Для ясности я использовал символы возврата строки вместо пробелов.
По сути, вам нужно иметь цикл по сгенерированному списку, используя что-то, что выводит полный путь для каждого из пяти файлов.https://unix.stackexchange.com/a/240424/162359может быть хорошим началом.
(не проверено, просто грубый набросок )Что-то вроде:
for bkp in $(ssh ${server} "find ${absolute_path_remote_dir} -type f -exec stat -c '%X %n' {} \; | sort -nr | awk 'NR==1,NR==5 {print $2}'")
do
scp -r ${bkp} logs/ios
done
В rsync также может быть некоторая опция, которая поможет вам сделать то, что вы хотите, более элегантно.
Когда ты бежал:
scp -r ${server}:${server_dir}/$(ssh ${server} "ls -t ${server_dir} | head -5")
... первая (важная )вещь, которая произошла, заключалась в том, что ваша локальная оболочка начала интерпретировать подстановку команд здесь:
$(ssh ${server} "ls -t ${server_dir} | head -5")
Приведенная выше подстановка команд в основном делает то, что вы думаете, за исключением того, что она прерывается, как только в имени файла появляется пробел или новая строка (или табуляция ). Например, у вас могут быть эти 5 последних файлов:
temp fileabcd
ssh... ls -t | head -5даст вам:
a
b
c
d
temp file
... но подстановка команды удаляет новые строки из вывода, оставляя вам возвращаемую строку:
a b c d temp file
... которое теперь неотличимо от настоящих, оригинальных имен файлов.
Вы можете никогда не встретить такое имя файла, но безопаснее считать себя в безопасности и никогда не быть укушенным, чем наоборот.
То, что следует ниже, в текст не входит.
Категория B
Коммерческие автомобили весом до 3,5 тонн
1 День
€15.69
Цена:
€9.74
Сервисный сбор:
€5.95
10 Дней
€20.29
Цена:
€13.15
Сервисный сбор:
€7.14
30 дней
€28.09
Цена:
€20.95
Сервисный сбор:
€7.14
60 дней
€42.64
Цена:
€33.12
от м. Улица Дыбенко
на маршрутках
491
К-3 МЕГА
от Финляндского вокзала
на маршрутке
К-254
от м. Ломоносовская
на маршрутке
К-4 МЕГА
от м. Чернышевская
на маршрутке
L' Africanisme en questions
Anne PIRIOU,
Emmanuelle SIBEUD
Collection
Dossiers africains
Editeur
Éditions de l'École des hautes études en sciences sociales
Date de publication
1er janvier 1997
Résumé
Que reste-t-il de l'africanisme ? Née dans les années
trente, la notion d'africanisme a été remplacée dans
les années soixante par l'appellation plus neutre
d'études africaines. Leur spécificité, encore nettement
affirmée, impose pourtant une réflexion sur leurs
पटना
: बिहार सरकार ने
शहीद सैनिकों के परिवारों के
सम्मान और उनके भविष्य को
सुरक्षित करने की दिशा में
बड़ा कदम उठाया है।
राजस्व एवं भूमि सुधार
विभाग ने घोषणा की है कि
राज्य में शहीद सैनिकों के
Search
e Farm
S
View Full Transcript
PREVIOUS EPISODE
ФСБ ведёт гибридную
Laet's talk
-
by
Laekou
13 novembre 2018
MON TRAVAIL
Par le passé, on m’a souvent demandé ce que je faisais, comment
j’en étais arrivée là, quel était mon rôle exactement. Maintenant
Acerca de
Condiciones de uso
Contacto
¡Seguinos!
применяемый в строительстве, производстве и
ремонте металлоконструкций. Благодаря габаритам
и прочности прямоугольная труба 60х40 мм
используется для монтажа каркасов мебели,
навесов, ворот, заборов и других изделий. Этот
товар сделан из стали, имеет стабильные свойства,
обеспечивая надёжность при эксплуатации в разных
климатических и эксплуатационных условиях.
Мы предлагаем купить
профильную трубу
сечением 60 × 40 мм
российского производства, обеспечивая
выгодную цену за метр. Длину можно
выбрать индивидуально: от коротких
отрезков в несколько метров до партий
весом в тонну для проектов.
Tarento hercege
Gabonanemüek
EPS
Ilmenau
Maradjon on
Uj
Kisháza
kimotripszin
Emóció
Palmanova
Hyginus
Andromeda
В результате я бы предложил направление, в котором вы безопасно извлекаете имена файлов в локальную систему, а затем специально извлекаете их:
server=server-name-here ## replace with your values
server_dir=/tmp ## replace with your values
files=($(ssh "$server" "zsh -c 'print -N -- ${server_dir}/*(om.[1,5])'" 2>/dev/null ) )
for f in ${files[1,5]}
do
scp "${server}:${f}" logs/ios
done
Самое сложное — получить удаленный список пяти последних -измененных файлов. Здесь я подключаюсь к серверу по ssh и вызываю zsh, чтобы использовать его обширный механизм подстановки для возврата:
- файлы из каталога ${server _}
- которые
oупорядочены поmвремени модификации - и обычные файлы(
.) - и только первые пять:
[1,5]
Команда zsh, встроенная -в print, используется здесь для возврата нулевого -разделенного --и нулевого -завершенного списка результирующих файлов. Эта строка, содержащая нуль -, передается обратно через ssh к zsh, который разбивает строку на пустые значения и присваивает содержимое массиву files.
Затем мы перебираем этот массив, стараясь захватить только первые пять элементов (, так как шестой имеет нулевое значение ),затем вызовите scpдля каждого из этих файлов по очереди.
Если вы хотите, вы можете тщательно создать строку имен удаленных файлов(${server}:${file1} ${server}:${file2}...)и вызвать scpтолько один раз. Возможно,:
scp ${server}:${(qq)^files[1,5]} logs/ios
... так как это указывает zsh добавить перед первыми пятью элементами массива строку (${server}, которая заменяется вашим реальным именем сервера, за которым следует двоеточие ). Любые имена файлов из массива заключаются в кавычки.
Как сказал hhoke1, у вас отсутствует абсолютный путь.
ls -t | head -5 | xargs readlink -f
Это должно дать вам абсолютный путь для scp, но похоже readlinkне может прочитать ввод из канала, поэтому я использовал xargs.